Sein Kapitän wirkte immer noch etwas perplex doch in seinen Augen war noch etwas anderes was der Zuspieler jedoch nicht erkennen konnte, so gut war er nun auch nicht im Gefühle anderer deuten. "Ist ja schon gut, ich wollte nur helfen", sagte er dann etwas kleinlaut hob jedoch sarkastisch abwehrend die Hände und lächelte dabei. Mit einem abwärtigen Laut lies ihn Tobio einfach stehen und ging durch die Reihen zum Ausgang.
Die kühle Luft fühlte sich gut auf seiner Haut an und mit einigen Schritten ging er zu der Tankstelle herüber um sich ein Trinkpäckchen Milch zu kaufen.
An die Wand gelehnt schlürfte er nachdenklich seine kühle Milch und merkte garnicht wie sich ein kleiner Schatten näherte.
"Hey Kageyama auch schon wach", fragte der kleine Zwerg und sah ihn strahlend an sodass sich seine Mundwinkel trotz seiner aufgewühlten Stimmung leicht hoben. Er war einfach süß wenn er so strahlte.
"Mhm", murmelte er ohne den Strohhalm aus dem Mund zu nehmen.

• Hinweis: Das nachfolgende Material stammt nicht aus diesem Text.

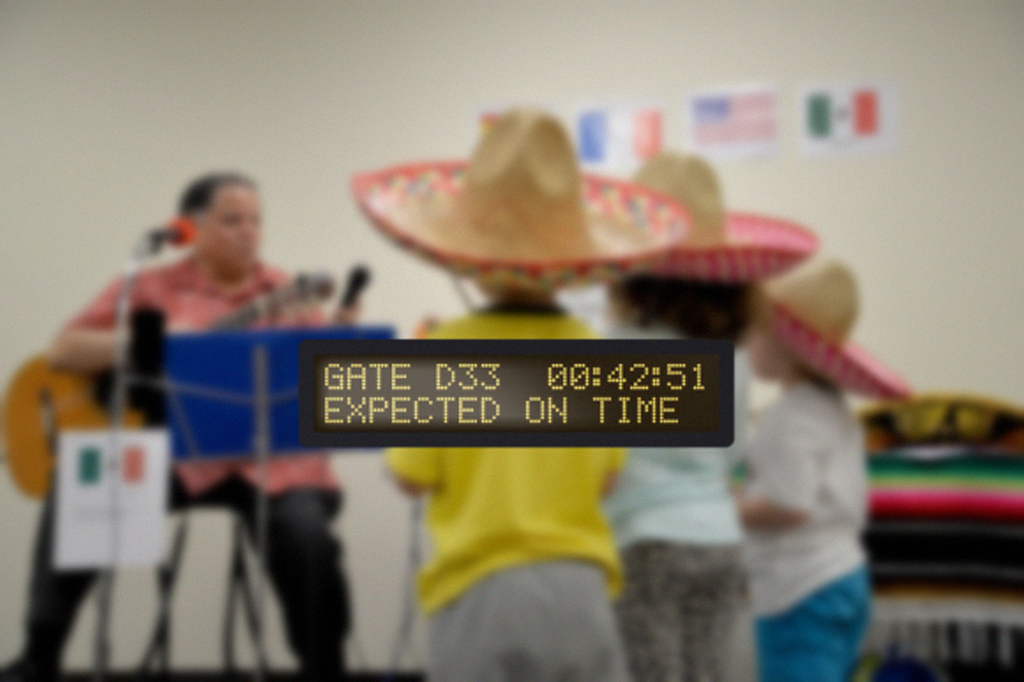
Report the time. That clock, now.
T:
0:42:51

"Wir müssen noch ein paar Stunden fahren aber ich denke vor dem Abendessen sind wir zuhause, man freu ich mich auf das Essen meiner Mama. Sie hat mir versprochen Curry mit soft boiled Eggs zu machen, das ess ich am liebsten", plapperte er darauf los und leckte sich dabei übe die Lippen. Auch Kageyama knurrte bei dieser Beschreibung der Magen, das war auch sein Leibgericht. Doch als er daran dachte das er heute wahrscheinlich entweder noch selber einkaufen musste oder sich etwas aus der Kühlung auftauen musste verzog er wieder grimmig das Gesicht. Wie gerne würde er in ein warmes Haus kommen, umsorgt werden und einfach von seiner Reise erzählen, doch dazu würde er heute nicht kommen. Etwas geknickt trank er den letzten Schluck und schmiss sein Päckchen in den nächsten Mülleimer.
"Komm, wir sollten zurück zum Bus, es geht bestimmt gleich weiter", sagte er stattdessen und zog Hinata an der Jacke Richtung Bus.

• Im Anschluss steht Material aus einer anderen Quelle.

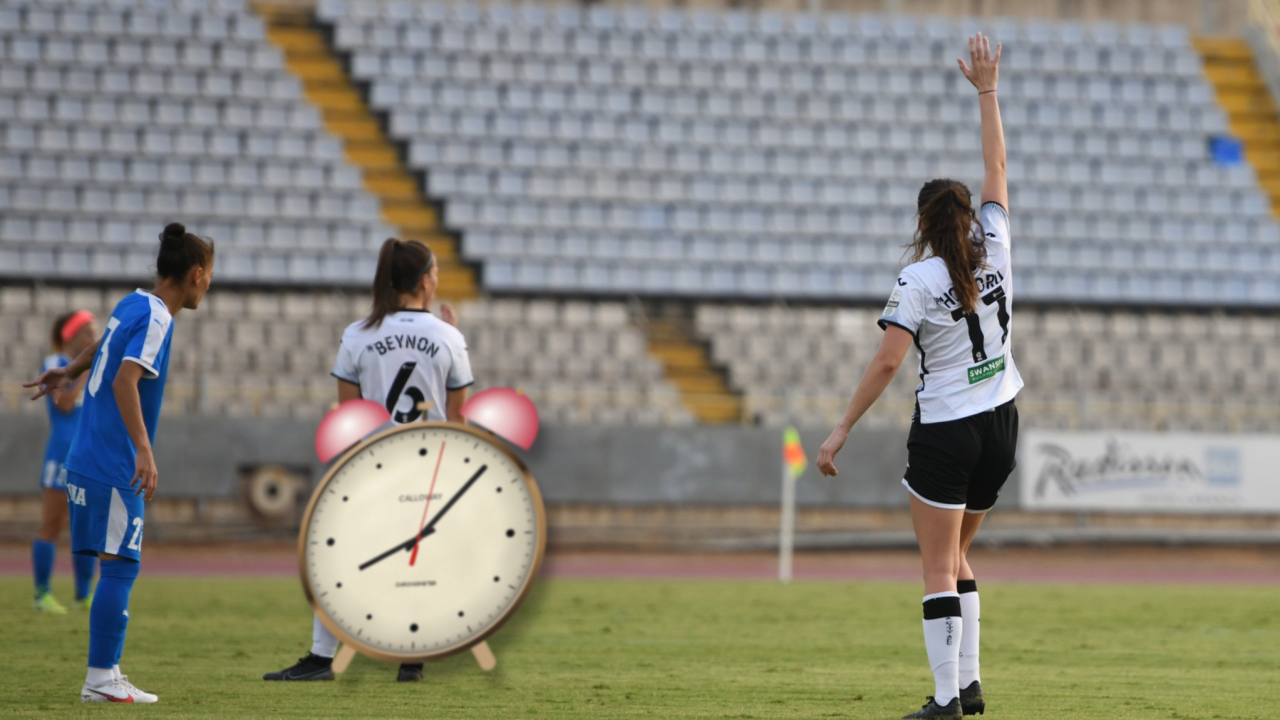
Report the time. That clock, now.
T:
8:07:02
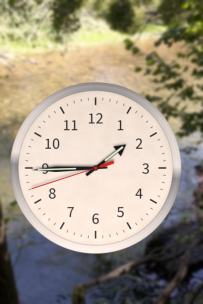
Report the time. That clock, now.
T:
1:44:42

"Sag mal wann hast du deinen Eltern geschrieben das wir ankommen, ich will nicht das meine Mama zu früh da ist und auf uns warten muss", quastelte Hinata einfach weiter und lies sich bereitwillig mitziehen.
"Ich hab ihr gar nichts gesagt, weil sie nämlich beide nicht da sind", kam es fast schon verbittert aus ihm heraus. Eigentlich hatte er ihm das nicht verraten wollen, doch Hinatas Geplapper brachte ihn manchmal total aus dem Konzept so das er sofort sagte was er dachte.
"Was? Du bist allein zu Hause? Das ist ja total doof", sprudelte als dem völlig verblüfften Mittelblocker heraus und er  sah ihn etwas mitleidig an was ihn irgendwie wütend machte.
"Ist es nicht, es ist eben so. Mir macht das nichts aus", sagte er doch selbst in seinen Ohren klang das nicht halb so ehrlich wie er es beabsichtigt hatte.
"Wenn du meinst". Hinata riss sich los und ging nun neben ihm her, kurz bevor sie zum Bus kamen drehte er sich noch einmal um und mit einem warmherzigen Lächeln meinte er: "Ich werde es auch vermissen neben dir einzuschlafen du Frostbeule".
Kageyama blieb stehen während Hinata locker flockig als wenn nichts gewesen wäre sich unter die anderen mischte.
Wie konnte dieser kleine Flummi mit wenig Worten nur so viel in ihm auslösen?
Seine letzten Worte hatten ihn genau ins Herz getroffen. Er hatte irgendwie gespürt das das der wahre Grund war warum er so schlecht drauf war. Wie machte er das nur?
In ihn hineinzusehen und in ihm zu lesen wie in einem Buch, ganz ohne Worte?